Da qualche anno è nato un gruppo di giovani famiglie che si ritrova con cadenza mensile dopo la celebrazione del sabato pomeriggio, per un momento di riflessione e la cena. L’obiettivo è quello di creare un momento di incontro tra le famiglie per confrontarsi tra loro. A Natale, poi, ho voluto incontrare personalmente tutte le famiglie del quartiere, trascorrendo da loro 10-15 minuti, ovviamente su richiesta, con appuntamenti da concordare telefonicamente. Hanno risposto più di 400: le visite si sono svolte tra fine novembre e fine febbraio, tra le 18.30 e le 21.30 per tre giorni alla settimana. È stata un’esperienza un po’ nuova su cui è interessante tornare a riflettere. Questo contatto, infatti, permette di rinnovare la comunità, altrimenti ci si ripiega sempre sulle stesse cose: aiuta a capire quali sono i problemi più sentiti dalla gente e quali sono i loro bisogni.

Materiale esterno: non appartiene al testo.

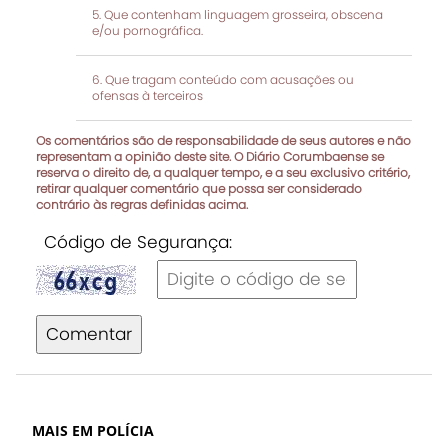
Que contenham linguagem grosseira, obscena
e/ou pornográfica.
Que tragam conteúdo com acusações ou
ofensas à terceiros
Os comentários são de responsabilidade de seus autores e não
representam a opinião deste site. O Diário Corumbaense se
reserva o direito de, a qualquer tempo, e a seu exclusivo critério,
retirar qualquer comentário que possa ser considerado
contrário às regras definidas acima.
Código de Segurança:
Comentar
MAIS EM POLÍCIA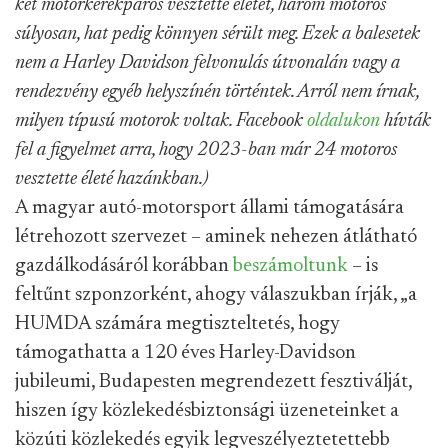
két motorkerékpáros vesztette életét, három motoros
súlyosan, hat pedig könnyen sérült meg. Ezek a balesetek
nem a Harley Davidson felvonulás útvonalán vagy a
rendezvény egyéb helyszínén történtek. Arról nem írnak,
milyen típusú motorok voltak. Facebook
oldalukon
hívták
fel a figyelmet arra, hogy 2023-ban már 24 motoros
vesztette életé hazánkban.)
A magyar autó-motorsport állami támogatására
létrehozott szervezet – aminek nehezen átlátható
gazdálkodásáról korábban
beszámoltunk
– is
feltűnt szponzorként, ahogy válaszukban írják, „a
HUMDA számára megtiszteltetés, hogy
támogathatta a 120 éves Harley-Davidson
jubileumi, Budapesten megrendezett fesztiválját,
hiszen így közlekedésbiztonsági üzeneteinket a
közúti közlekedés egyik legveszélyeztetettebb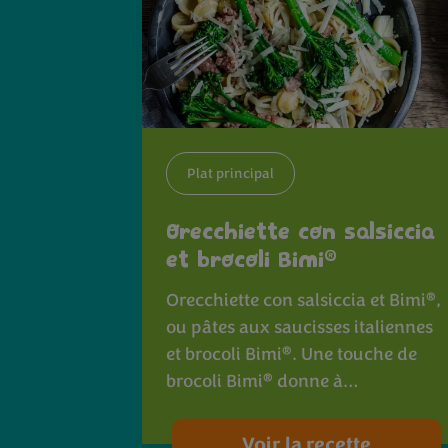
Plat principal
Orecchiette con salsiccia
®
et brocoli Bimi
®
Orecchiette con salsiccia et Bimi
,
ou pâtes aux saucisses italiennes
®
et brocoli Bimi
. Une touche de
®
brocoli Bimi
donne à…
Voir la recette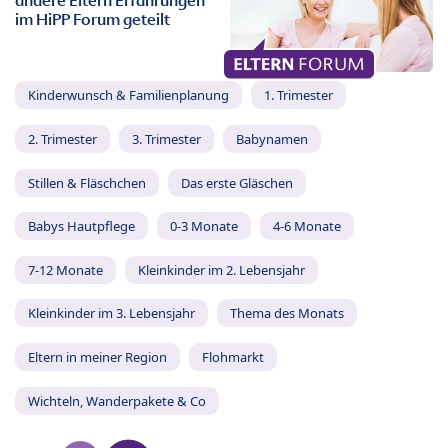
andere Eltern Erfahrungen
im HiPP Forum geteilt
Kinderwunsch & Familienplanung
1. Trimester
2. Trimester
3. Trimester
Babynamen
Stillen & Fläschchen
Das erste Gläschen
Babys Hautpflege
0-3 Monate
4-6 Monate
7-12 Monate
Kleinkinder im 2. Lebensjahr
Kleinkinder im 3. Lebensjahr
Thema des Monats
Eltern in meiner Region
Flohmarkt
Wichteln, Wanderpakete & Co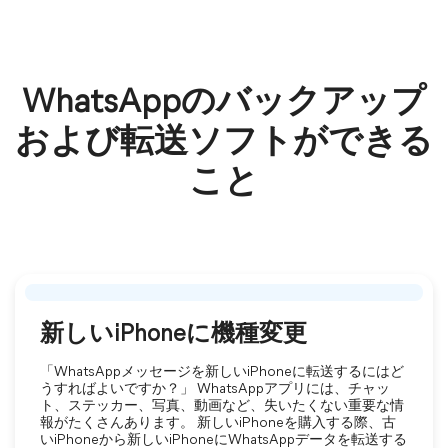
WhatsAppのバックアップ
および転送ソフトができる
こと
新しいiPhoneに機種変更
「WhatsAppメッセージを新しいiPhoneに転送するにはど
うすればよいですか？」 WhatsAppアプリには、チャッ
ト、ステッカー、写真、動画など、失いたくない重要な情
報がたくさんあります。 新しいiPhoneを購入する際、古
いiPhoneから新しいiPhoneにWhatsAppデータを転送する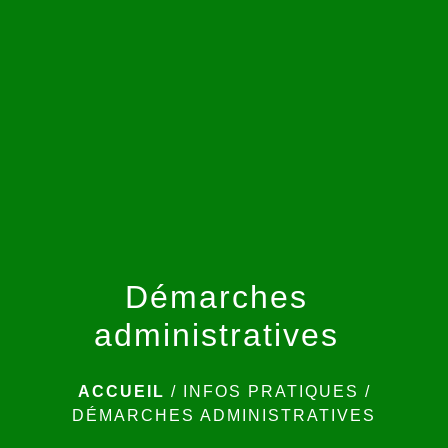
menu
Démarches
administratives
ACCUEIL
/
INFOS PRATIQUES
/
DÉMARCHES ADMINISTRATIVES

Giovani: a che punto siamo?
C’è innanzitutto la proposta di catechismo, che va dall’iniziazione cristiana (terza elementare) fino alla prima media, poi gruppi di preadolescenti e adolescenti. Il primo gruppo conta 50-60 ragazzi e l’anno prossimo vorremmo iniziare con la seconda elementare. Il momento più seguito è sicuramente il Grest, l’oratorio feriale. Prima del mio arrivo non esisteva. Organizziamo tre settimane a giugno e partecipano circa 200 bambini con 30-40 animatori. Preadolescenti e adolescenti sono molto meno: dopo la Cresima c’è un passaggio critico, ma il gruppetto che continua a seguire è molto assiduo. Gli educatori sono presenti con molta buona volontà, così come le mamme e le catechiste che fanno di tutto per seguire i ragazzi nonostante il poco tempo a disposizione.
E gli anziani hanno attività dedicate?
Sì, una volta al mese si ritrovano con la celebrazione della “Messa della speranza”. Partecipano in 30-40, a volte 50 persone, anche in carrozzella, e rimangono per pranzare insieme. Tutti i giovedì poi c’è un incontro di tre o quattro ore: un film, una conferenza o altre attività. Vado regolarmente a visitare gli anziani che non possono più uscire: è un momento che loro apprezzano molto. Alcuni addirittura non li avevo mai visti. Andare nelle case, sostare un po’ con le persone è un’esperienza che dà un grande ritorno, perché sono occasioni in cui emergono opportunità pastorali molto interessanti. È una modalità di annuncio che mi sembra davvero molto importante. Qualcuno chiede di confessarsi, qualcun altro il Battesimo. Ci sono persone che magari non sanno cos’è la parrocchia, ma che vivono profondamente la dimensione della fede e vedono comunque nell’incontro con il sacerdote la possibilità di un cammino.